Collected data:
══════════════════════════════
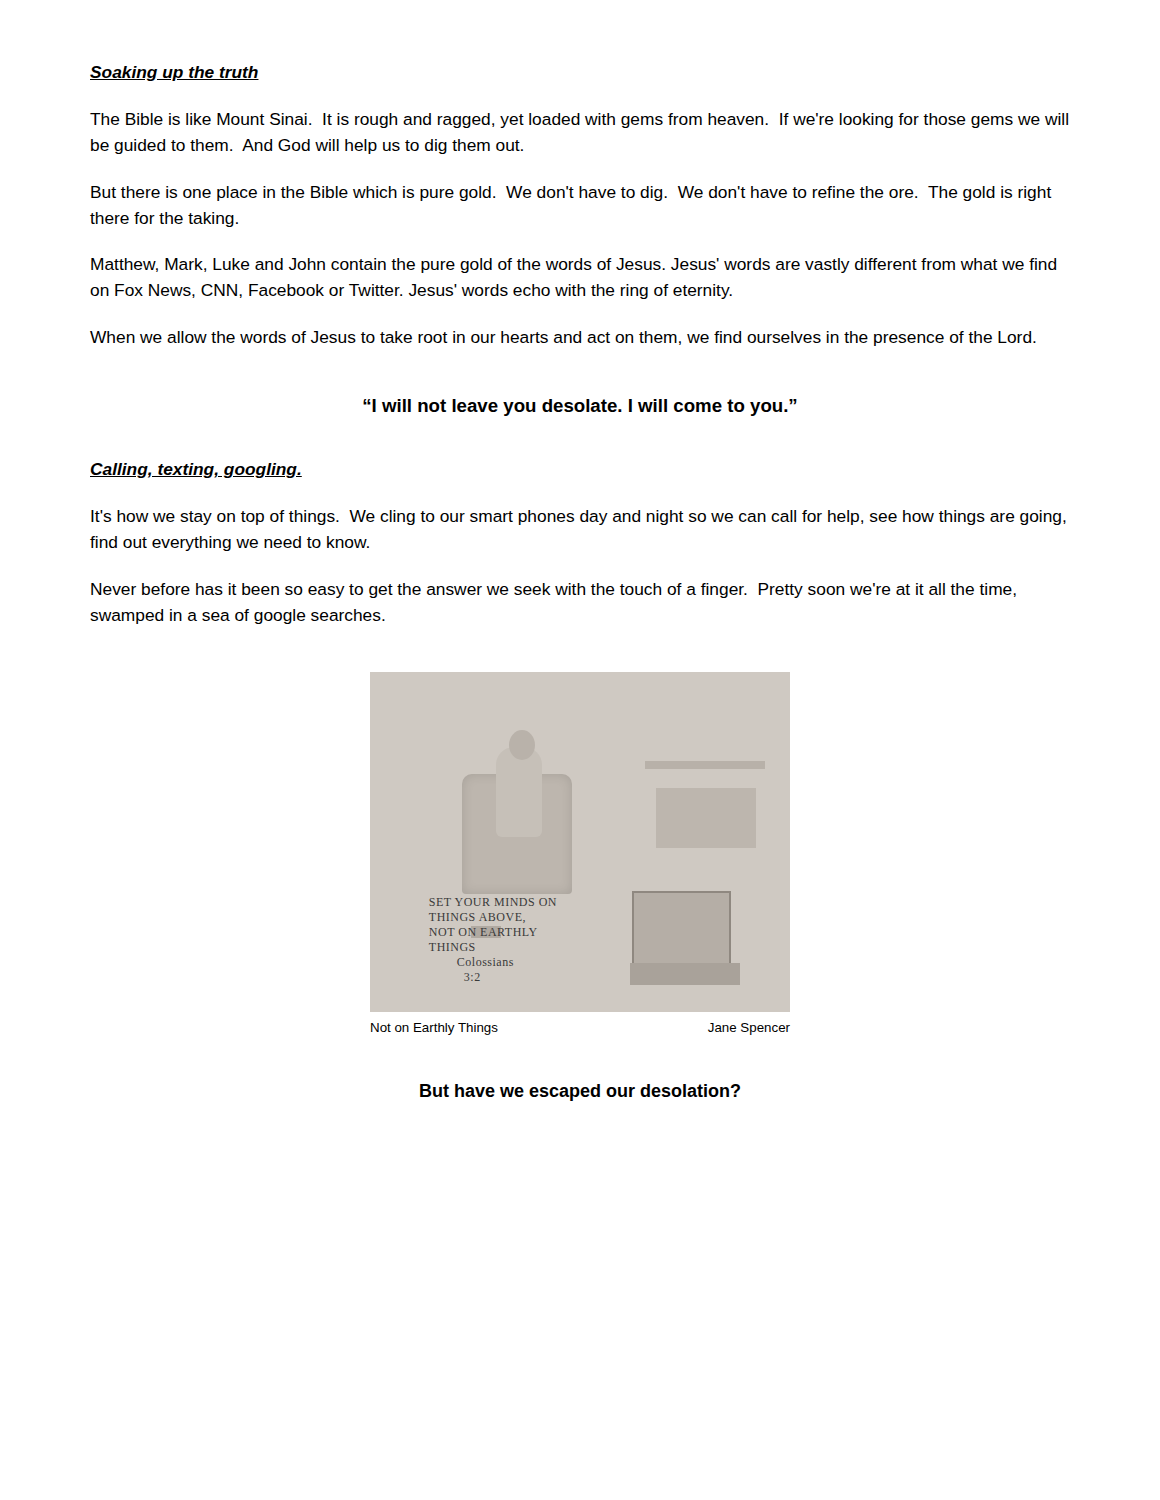Soaking up the truth
The Bible is like Mount Sinai. It is rough and ragged, yet loaded with gems from heaven. If we're looking for those gems we will be guided to them. And God will help us to dig them out.
But there is one place in the Bible which is pure gold. We don't have to dig. We don't have to refine the ore. The gold is right there for the taking.
Matthew, Mark, Luke and John contain the pure gold of the words of Jesus. Jesus' words are vastly different from what we find on Fox News, CNN, Facebook or Twitter. Jesus' words echo with the ring of eternity.
When we allow the words of Jesus to take root in our hearts and act on them, we find ourselves in the presence of the Lord.
“I will not leave you desolate. I will come to you.”
Calling, texting, googling.
It's how we stay on top of things. We cling to our smart phones day and night so we can call for help, see how things are going, find out everything we need to know.
Never before has it been so easy to get the answer we seek with the touch of a finger. Pretty soon we're at it all the time, swamped in a sea of google searches.
SET YOUR MINDS ON
THINGS ABOVE,
NOT ON EARTHLY
THINGS
Colossians
3:2
Not on Earthly Things Jane Spencer
But have we escaped our desolation?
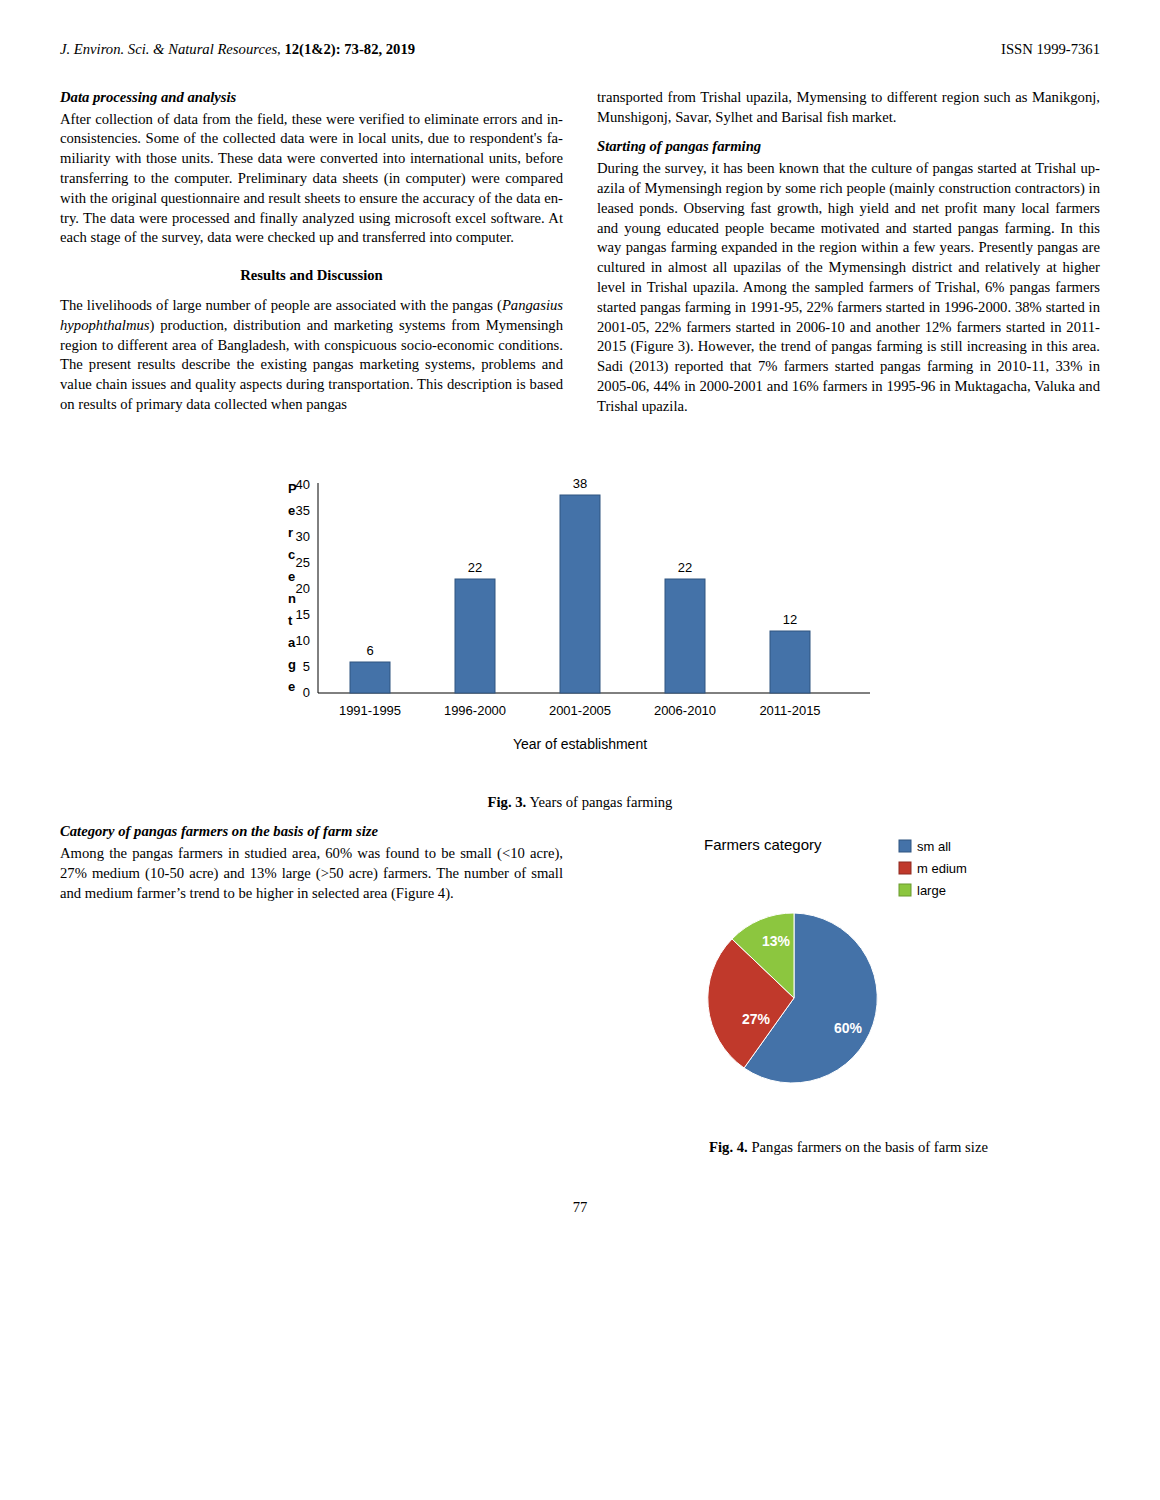J. Environ. Sci. & Natural Resources, 12(1&2): 73-82, 2019
ISSN 1999-7361
Data processing and analysis
After collection of data from the field, these were verified to eliminate errors and inconsistencies. Some of the collected data were in local units, due to respondent's familiarity with those units. These data were converted into international units, before transferring to the computer. Preliminary data sheets (in computer) were compared with the original questionnaire and result sheets to ensure the accuracy of the data entry. The data were processed and finally analyzed using microsoft excel software. At each stage of the survey, data were checked up and transferred into computer.
Results and Discussion
The livelihoods of large number of people are associated with the pangas (Pangasius hypophthalmus) production, distribution and marketing systems from Mymensingh region to different area of Bangladesh, with conspicuous socio-economic conditions. The present results describe the existing pangas marketing systems, problems and value chain issues and quality aspects during transportation. This description is based on results of primary data collected when pangas
transported from Trishal upazila, Mymensing to different region such as Manikgonj, Munshigonj, Savar, Sylhet and Barisal fish market.
Starting of pangas farming
During the survey, it has been known that the culture of pangas started at Trishal upazila of Mymensingh region by some rich people (mainly construction contractors) in leased ponds. Observing fast growth, high yield and net profit many local farmers and young educated people became motivated and started pangas farming. In this way pangas farming expanded in the region within a few years. Presently pangas are cultured in almost all upazilas of the Mymensingh district and relatively at higher level in Trishal upazila. Among the sampled farmers of Trishal, 6% pangas farmers started pangas farming in 1991-95, 22% farmers started in 1996-2000. 38% started in 2001-05, 22% farmers started in 2006-10 and another 12% farmers started in 2011-2015 (Figure 3). However, the trend of pangas farming is still increasing in this area. Sadi (2013) reported that 7% farmers started pangas farming in 2010-11, 33% in 2005-06, 44% in 2000-2001 and 16% farmers in 1995-96 in Muktagacha, Valuka and Trishal upazila.
P e r c e n t a g e 40 35 30 25 20 15 10 5 0 6 22 38 22 12 1991-1995 1996-2000 2001-2005 2006-2010 2011-2015 Year of establishment
Fig. 3. Years of pangas farming
Category of pangas farmers on the basis of farm size
Among the pangas farmers in studied area, 60% was found to be small (<10 acre), 27% medium (10-50 acre) and 13% large (>50 acre) farmers. The number of small and medium farmer’s trend to be higher in selected area (Figure 4).
Farmers category sm all m edium large 60% 27% 13%
Fig. 4. Pangas farmers on the basis of farm size
77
══════════════════════════════
Exercise goal. Each line of the data needs to be output exactly, with any image excluded.

Written answer.
Soaking up the truth
The Bible is like Mount Sinai. It is rough and ragged, yet loaded with gems from heaven. If we're looking for those gems we will be guided to them. And God will help us to dig them out.
But there is one place in the Bible which is pure gold. We don't have to dig. We don't have to refine the ore. The gold is right there for the taking.
Matthew, Mark, Luke and John contain the pure gold of the words of Jesus. Jesus' words are vastly different from what we find on Fox News, CNN, Facebook or Twitter. Jesus' words echo with the ring of eternity.
When we allow the words of Jesus to take root in our hearts and act on them, we find ourselves in the presence of the Lord.
“I will not leave you desolate. I will come to you.”
Calling, texting, googling.
It's how we stay on top of things. We cling to our smart phones day and night so we can call for help, see how things are going, find out everything we need to know.
Never before has it been so easy to get the answer we seek with the touch of a finger. Pretty soon we're at it all the time, swamped in a sea of google searches.
SET YOUR MINDS ON
THINGS ABOVE,
NOT ON EARTHLY
THINGS
Colossians
3:2
Not on Earthly Things Jane Spencer
But have we escaped our desolation?
J. Environ. Sci. & Natural Resources, 12(1&2): 73-82, 2019
ISSN 1999-7361
Data processing and analysis
After collection of data from the field, these were verified to eliminate errors and inconsistencies. Some of the collected data were in local units, due to respondent's familiarity with those units. These data were converted into international units, before transferring to the computer. Preliminary data sheets (in computer) were compared with the original questionnaire and result sheets to ensure the accuracy of the data entry. The data were processed and finally analyzed using microsoft excel software. At each stage of the survey, data were checked up and transferred into computer.
Results and Discussion
The livelihoods of large number of people are associated with the pangas (Pangasius hypophthalmus) production, distribution and marketing systems from Mymensingh region to different area of Bangladesh, with conspicuous socio-economic conditions. The present results describe the existing pangas marketing systems, problems and value chain issues and quality aspects during transportation. This description is based on results of primary data collected when pangas
transported from Trishal upazila, Mymensing to different region such as Manikgonj, Munshigonj, Savar, Sylhet and Barisal fish market.
Starting of pangas farming
During the survey, it has been known that the culture of pangas started at Trishal upazila of Mymensingh region by some rich people (mainly construction contractors) in leased ponds. Observing fast growth, high yield and net profit many local farmers and young educated people became motivated and started pangas farming. In this way pangas farming expanded in the region within a few years. Presently pangas are cultured in almost all upazilas of the Mymensingh district and relatively at higher level in Trishal upazila. Among the sampled farmers of Trishal, 6% pangas farmers started pangas farming in 1991-95, 22% farmers started in 1996-2000. 38% started in 2001-05, 22% farmers started in 2006-10 and another 12% farmers started in 2011-2015 (Figure 3). However, the trend of pangas farming is still increasing in this area. Sadi (2013) reported that 7% farmers started pangas farming in 2010-11, 33% in 2005-06, 44% in 2000-2001 and 16% farmers in 1995-96 in Muktagacha, Valuka and Trishal upazila.
P e r c e n t a g e 40 35 30 25 20 15 10 5 0 6 22 38 22 12 1991-1995 1996-2000 2001-2005 2006-2010 2011-2015 Year of establishment
Fig. 3. Years of pangas farming
Category of pangas farmers on the basis of farm size
Among the pangas farmers in studied area, 60% was found to be small (<10 acre), 27% medium (10-50 acre) and 13% large (>50 acre) farmers. The number of small and medium farmer’s trend to be higher in selected area (Figure 4).
Farmers category sm all m edium large 60% 27% 13%
Fig. 4. Pangas farmers on the basis of farm size
77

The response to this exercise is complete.